Biography of Walter Snelling
Walter Comonfort Snelling, was born on 21 March 1859, in Chicago, Illinois, to William Walter Snelling (1829-1863), a sailor, and Susan Otheman Snelling (Macreading) (1836-1909), a teacher. Snellings are New England Protestants who arrived in America in 1649 one step ahead of Cromwell, because they were royalist and Cromwell had a price on their heads. William Walter Snelling died at sea aboard the steamer “Salvor” enroute from Washington DC to Boston when his son Walter Comonfort was only 4, on 3 Oct 1863.
Walter Comonfort Snelling married on 20 October 1879 in Washington, DC, to Alice West Hornor (1861-1919), from an old Quaker family, an American traveler, writer, newspaper correspondent, photographer, and suffragist, who was also one of the first women cyclists in America.
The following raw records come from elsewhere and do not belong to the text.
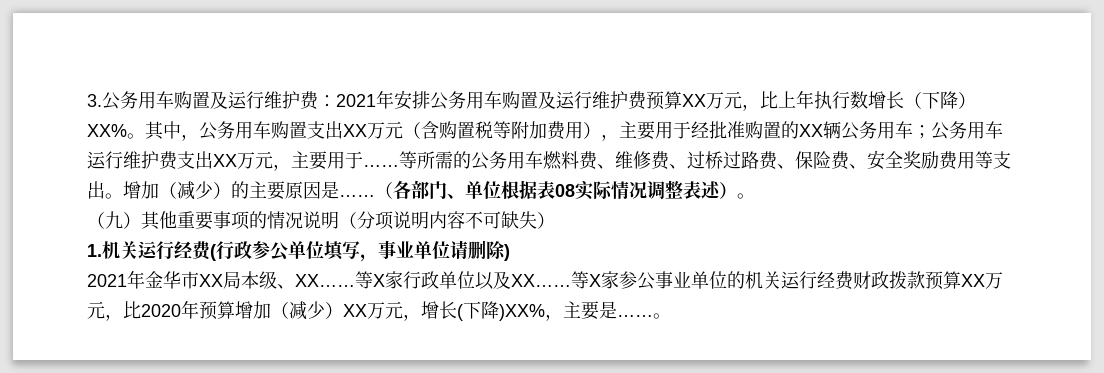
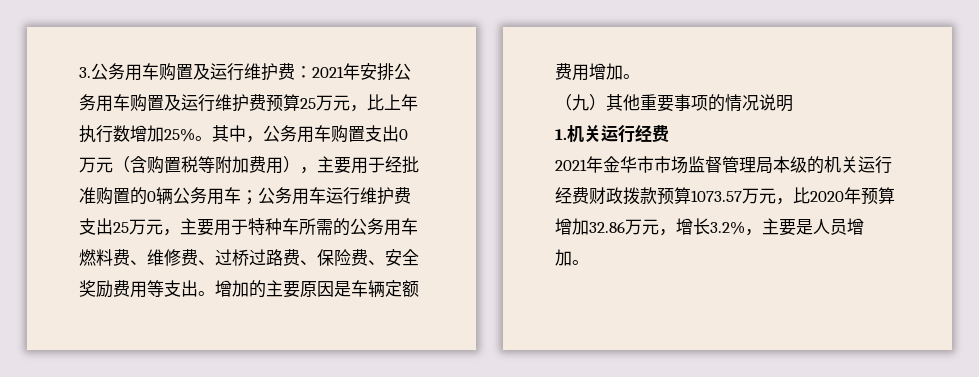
[682,94,706,107] XX -> [300,98,316,109] 25
[886,91,976,109] [87,124,127,137] 长（下降）XX% -> [147,125,195,142] 加25%
[343,124,367,137] XX -> [399,129,408,140] 0
[799,124,823,137] XX -> [147,191,156,202] 0
[213,154,237,167] XX -> [113,222,129,233] 25
[363,151,417,169] ……等 -> [248,218,299,235] 特种车
[159,181,231,200] （减少） -> (249, 288) none
[339,180,737,200] ……（各部门、单位根据表08实际情况调整表述） -> [351,280,419,298] [555,63,623,81] 车辆定额费用增加
[339,211,555,230] [87,240,510,262] [87,270,727,290] （分项说明内容不可缺失） // 1.机关运行经费(行政参公单位填写，事业单位请删除) // 2021年金华市XX局本级、XX……等X家行政单位以及XX……等X家参公事业单位 -> [555,125,669,143] [555,156,807,174] // 1.机关运行经费 // 2021年金华市市场监督管理局本级
[961,274,985,287] XX -> [691,190,742,202] 1073.57
[271,301,653,321] （减少）XX万元，增长(下降)XX%，主要是…… -> [589,218,864,236] [555,249,572,266] 32.86万元，增长3.2%，主要是人员增加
They had three sons— Walter Otheman (1880–1965), Henry Hornor (1883-1944), and Charles Hornor (1887–1907). Their first son, Walter Otheman Snelling (see the nearby image), became a famous US chemist and inventor who contributed to the development of explosives and liquefied petroleum gas, and was known as The Father of Propane.
Walter Comonfort Snelling died only 34 years old (just like his father) on 1 July 1893, in West Chester, Pennsylvania. Next year Alice remarried to John Oliver Moque, and they had a daughter, Voleta Alice Moque.